Begin PROVIDED MATERIAL

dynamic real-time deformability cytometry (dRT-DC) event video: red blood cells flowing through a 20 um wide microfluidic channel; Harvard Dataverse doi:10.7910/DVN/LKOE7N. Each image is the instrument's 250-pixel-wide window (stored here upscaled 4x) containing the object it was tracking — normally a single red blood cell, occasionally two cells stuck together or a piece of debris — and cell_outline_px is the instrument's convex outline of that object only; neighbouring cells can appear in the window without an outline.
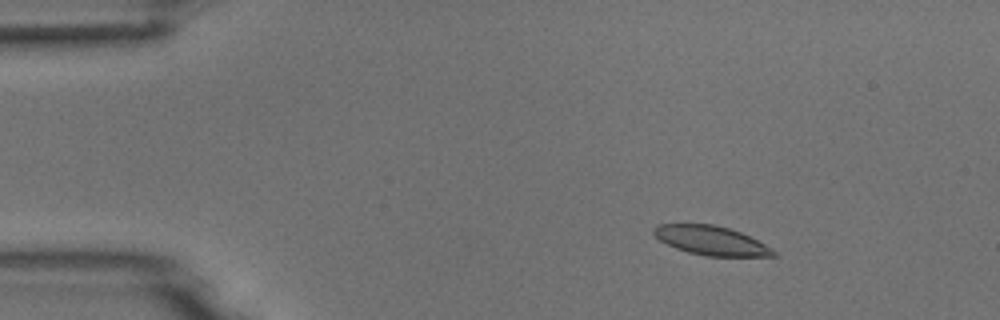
{"species": "common noctule bat (a hibernating species)", "species_latin": "Nyctalus noctula", "temperature_condition": "room temperature", "stored_images_in_passage": 4, "camera_frame_rate_fps": 3000, "um_per_image_px": 0.085, "animal": {"sex": "male", "body_mass_g": 18.8}, "frame": {"image": 1, "passage_image": 2, "time_ms": 0.333, "image_size_px": [1000, 320], "cell_outline_px": [[776, 256], [704, 256], [688, 252], [676, 248], [660, 240], [652, 232], [652, 228], [656, 224], [712, 224], [728, 228], [740, 232], [772, 248], [776, 252]], "centroid_in_image_um": [60.41, 20.44], "position_along_channel_um": 24.6, "area_um2": 20.11}}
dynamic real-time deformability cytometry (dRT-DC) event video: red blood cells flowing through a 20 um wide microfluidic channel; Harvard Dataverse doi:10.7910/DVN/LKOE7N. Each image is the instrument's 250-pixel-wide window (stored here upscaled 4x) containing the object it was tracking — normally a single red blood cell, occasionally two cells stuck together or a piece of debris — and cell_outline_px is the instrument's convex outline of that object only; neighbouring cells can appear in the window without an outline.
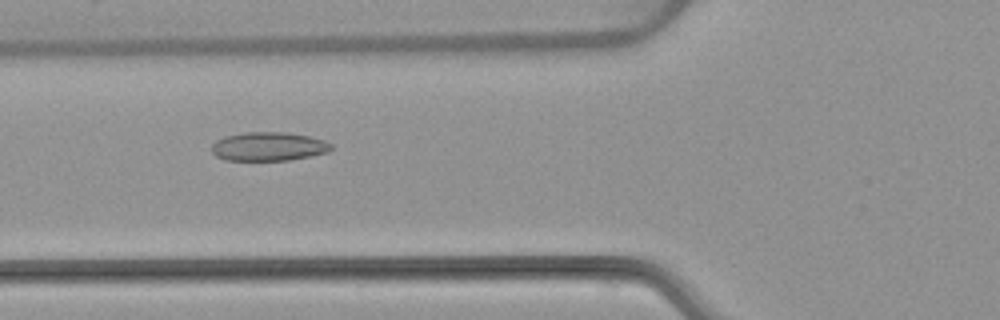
{"species": "common noctule bat (a hibernating species)", "species_latin": "Nyctalus noctula", "temperature_condition": "warm", "stored_images_in_passage": 53, "camera_frame_rate_fps": 3000, "um_per_image_px": 0.085, "animal": {"sex": "female", "body_mass_g": 22.7, "forearm_length_mm": 54.2}, "frame": {"image": 1, "passage_image": 20, "time_ms": 6.333, "image_size_px": [1000, 320], "cell_outline_px": [[332, 148], [328, 152], [312, 156], [288, 160], [224, 160], [216, 156], [212, 152], [212, 144], [216, 140], [224, 136], [244, 132], [288, 132], [308, 136], [324, 140], [332, 144]], "centroid_in_image_um": [22.82, 12.45], "position_along_channel_um": 103.0, "area_um2": 20.17}}
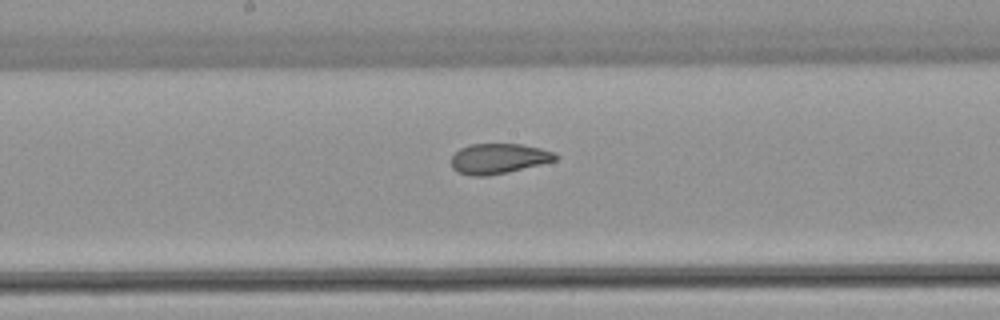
{"frame": {"image": 2, "passage_image": 28, "time_ms": 9.0, "image_size_px": [1000, 320], "cell_outline_px": [[560, 156], [556, 160], [508, 172], [488, 176], [472, 176], [456, 172], [452, 168], [452, 156], [460, 148], [468, 144], [520, 144], [540, 148], [556, 152]], "centroid_in_image_um": [42.38, 13.48], "position_along_channel_um": 205.8, "area_um2": 18.44}}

End PROVIDED MATERIAL

**WRITTEN EXERCISE:**
Transcribe all of the entries word for word, but skip any pictures they contain.

**TASK ANSWER:**
dynamic real-time deformability cytometry (dRT-DC) event video: red blood cells flowing through a 20 um wide microfluidic channel; Harvard Dataverse doi:10.7910/DVN/LKOE7N. Each image is the instrument's 250-pixel-wide window (stored here upscaled 4x) containing the object it was tracking — normally a single red blood cell, occasionally two cells stuck together or a piece of debris — and cell_outline_px is the instrument's convex outline of that object only; neighbouring cells can appear in the window without an outline.
{"species": "common noctule bat (a hibernating species)", "species_latin": "Nyctalus noctula", "temperature_condition": "room temperature", "stored_images_in_passage": 4, "camera_frame_rate_fps": 3000, "um_per_image_px": 0.085, "animal": {"sex": "male", "body_mass_g": 18.8}, "frame": {"image": 1, "passage_image": 2, "time_ms": 0.333, "image_size_px": [1000, 320], "cell_outline_px": [[776, 256], [704, 256], [688, 252], [676, 248], [660, 240], [652, 232], [652, 228], [656, 224], [712, 224], [728, 228], [740, 232], [772, 248], [776, 252]], "centroid_in_image_um": [60.41, 20.44], "position_along_channel_um": 24.6, "area_um2": 20.11}}
dynamic real-time deformability cytometry (dRT-DC) event video: red blood cells flowing through a 20 um wide microfluidic channel; Harvard Dataverse doi:10.7910/DVN/LKOE7N. Each image is the instrument's 250-pixel-wide window (stored here upscaled 4x) containing the object it was tracking — normally a single red blood cell, occasionally two cells stuck together or a piece of debris — and cell_outline_px is the instrument's convex outline of that object only; neighbouring cells can appear in the window without an outline.
{"species": "common noctule bat (a hibernating species)", "species_latin": "Nyctalus noctula", "temperature_condition": "warm", "stored_images_in_passage": 53, "camera_frame_rate_fps": 3000, "um_per_image_px": 0.085, "animal": {"sex": "female", "body_mass_g": 22.7, "forearm_length_mm": 54.2}, "frame": {"image": 1, "passage_image": 20, "time_ms": 6.333, "image_size_px": [1000, 320], "cell_outline_px": [[332, 148], [328, 152], [312, 156], [288, 160], [224, 160], [216, 156], [212, 152], [212, 144], [216, 140], [224, 136], [244, 132], [288, 132], [308, 136], [324, 140], [332, 144]], "centroid_in_image_um": [22.82, 12.45], "position_along_channel_um": 103.0, "area_um2": 20.17}}
{"frame": {"image": 2, "passage_image": 28, "time_ms": 9.0, "image_size_px": [1000, 320], "cell_outline_px": [[560, 156], [556, 160], [508, 172], [488, 176], [472, 176], [456, 172], [452, 168], [452, 156], [460, 148], [468, 144], [520, 144], [540, 148], [556, 152]], "centroid_in_image_um": [42.38, 13.48], "position_along_channel_um": 205.8, "area_um2": 18.44}}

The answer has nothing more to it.